Print all of the rows below word for word, and leave the pictures out.

::: Records for this task

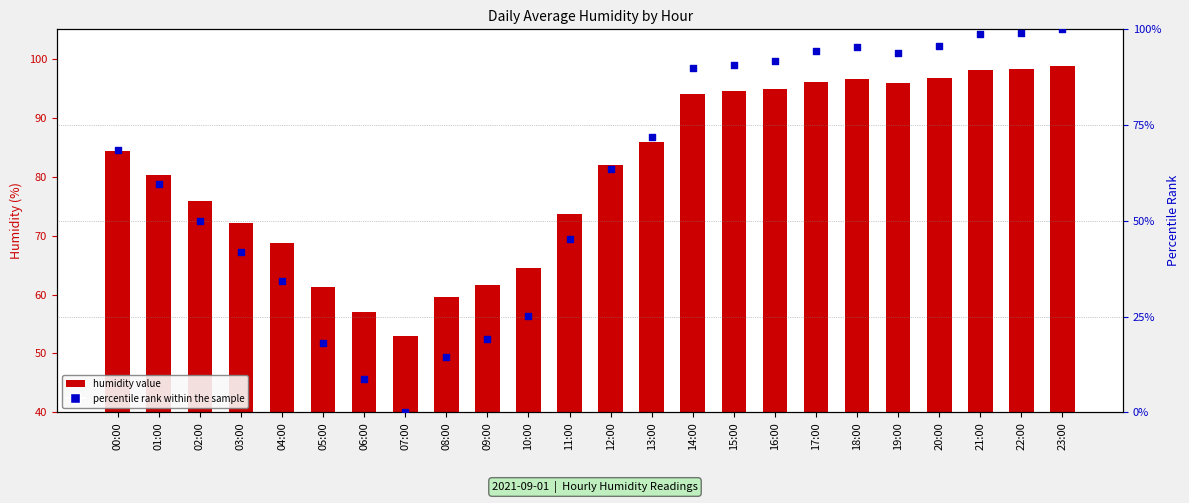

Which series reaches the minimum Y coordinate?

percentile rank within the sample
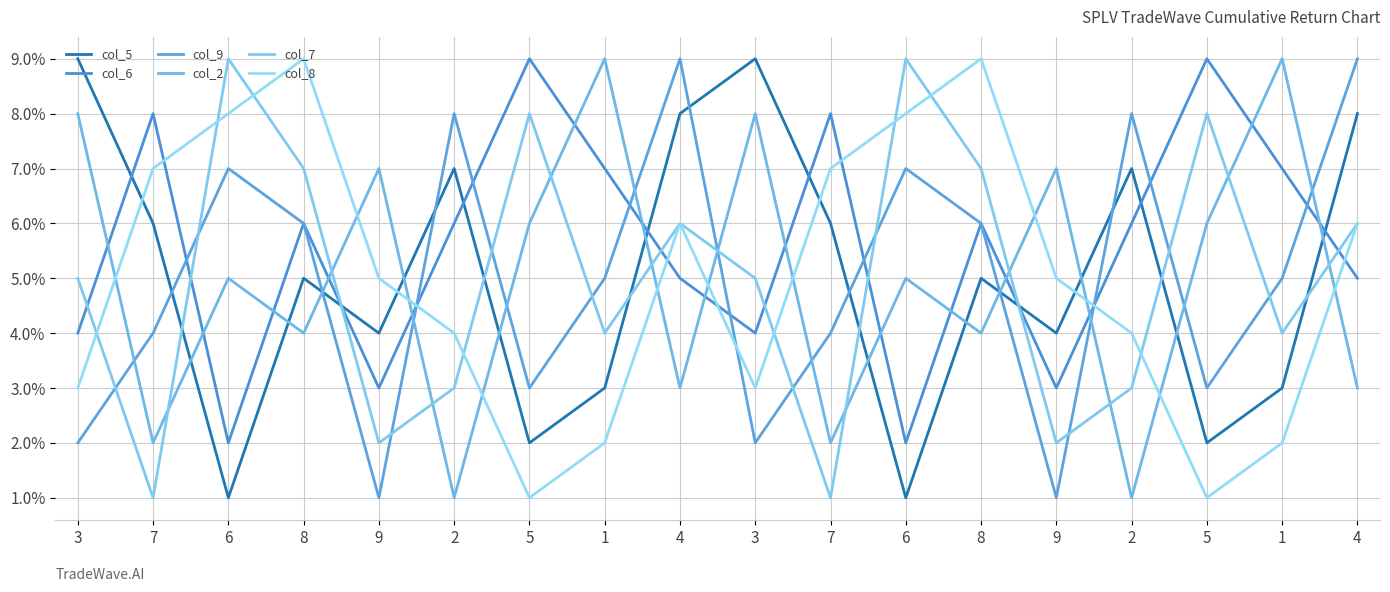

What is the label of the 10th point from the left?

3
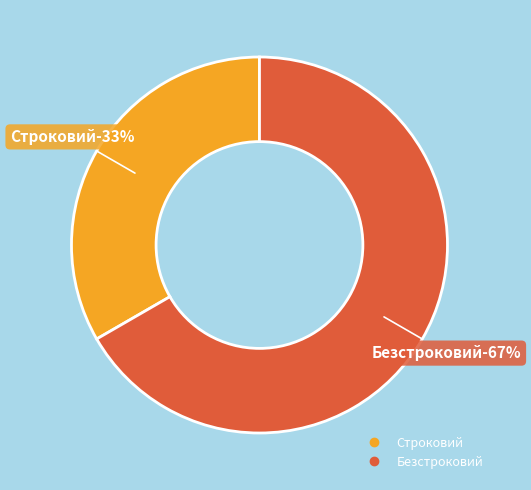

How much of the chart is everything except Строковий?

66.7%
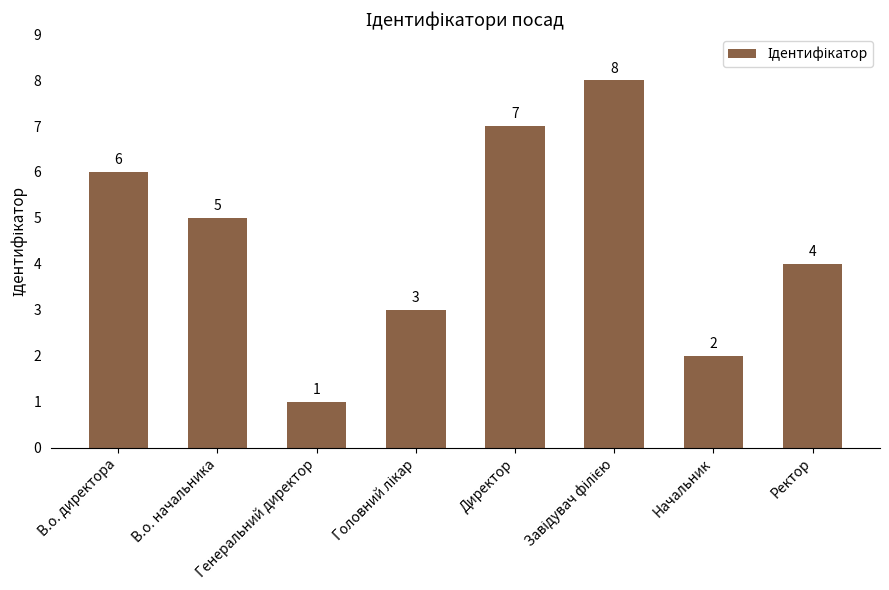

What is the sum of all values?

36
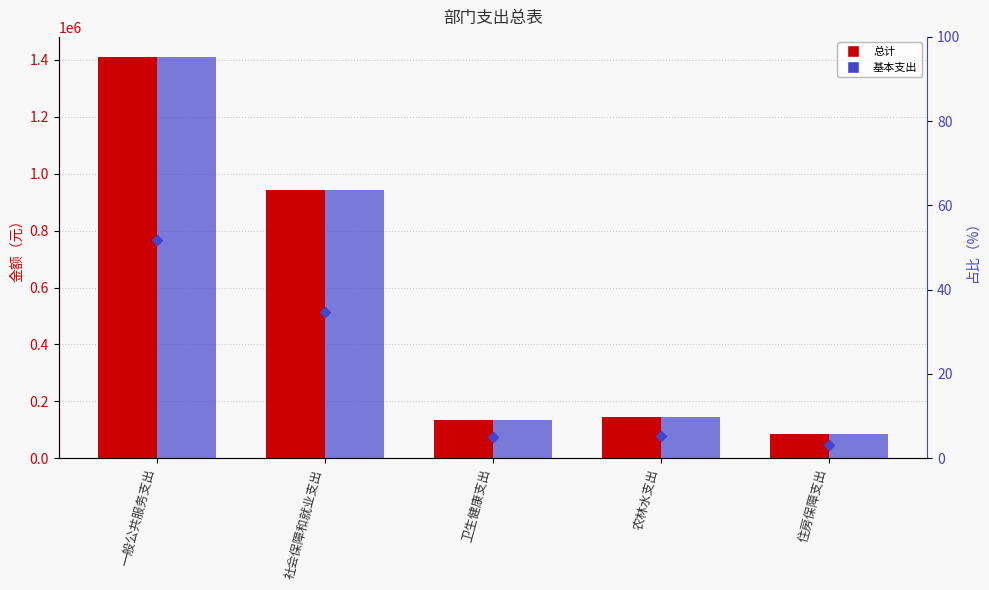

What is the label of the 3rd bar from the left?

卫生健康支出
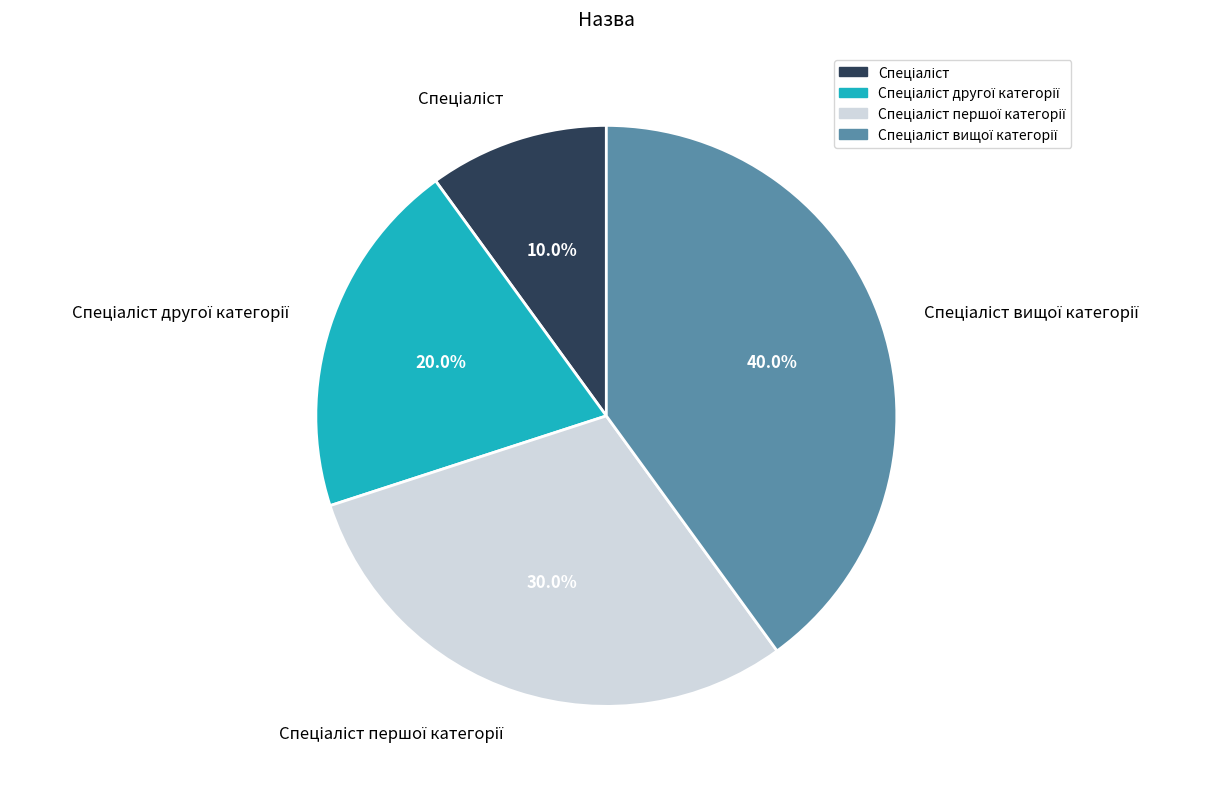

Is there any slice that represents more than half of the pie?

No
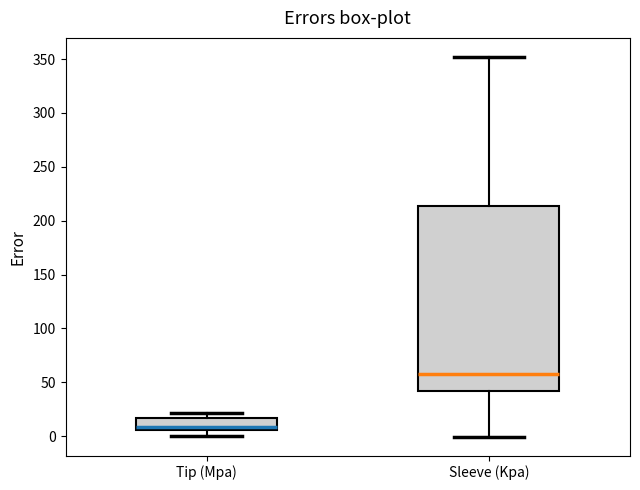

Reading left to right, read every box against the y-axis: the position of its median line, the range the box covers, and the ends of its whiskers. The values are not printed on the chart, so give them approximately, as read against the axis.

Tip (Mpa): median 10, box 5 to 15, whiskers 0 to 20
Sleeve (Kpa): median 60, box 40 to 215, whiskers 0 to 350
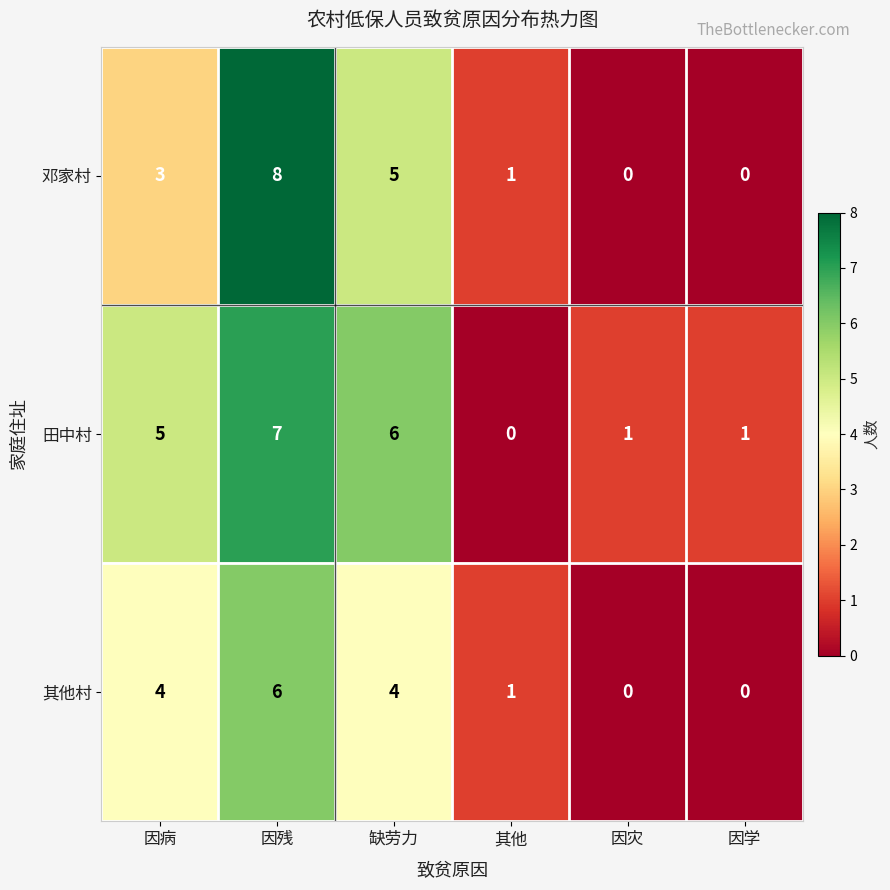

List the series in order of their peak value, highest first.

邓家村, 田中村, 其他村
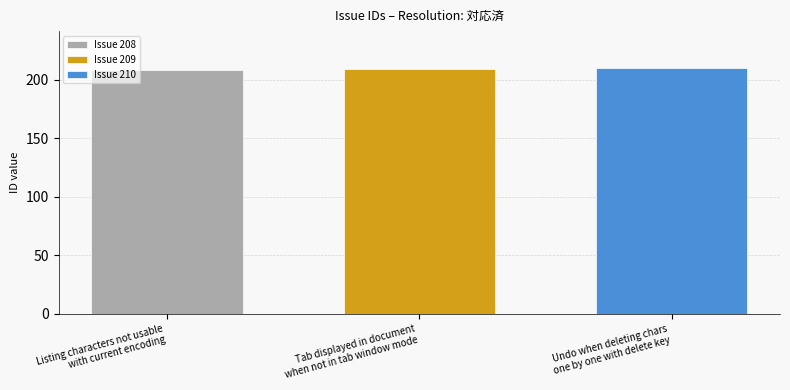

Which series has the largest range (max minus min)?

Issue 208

::::::

→ **Written answer**
Which series reaches the minimum Y coordinate?

percentile rank within the sample

What is the label of the 10th point from the left?

3

How much of the chart is everything except Строковий?

66.7%

What is the sum of all values?

36

What is the label of the 3rd bar from the left?

卫生健康支出

Is there any slice that represents more than half of the pie?

No

Reading left to right, read every box against the y-axis: the position of its median line, the range the box covers, and the ends of its whiskers. The values are not printed on the chart, so give them approximately, as read against the axis.

Tip (Mpa): median 10, box 5 to 15, whiskers 0 to 20
Sleeve (Kpa): median 60, box 40 to 215, whiskers 0 to 350

List the series in order of their peak value, highest first.

邓家村, 田中村, 其他村

Which series has the largest range (max minus min)?

Issue 208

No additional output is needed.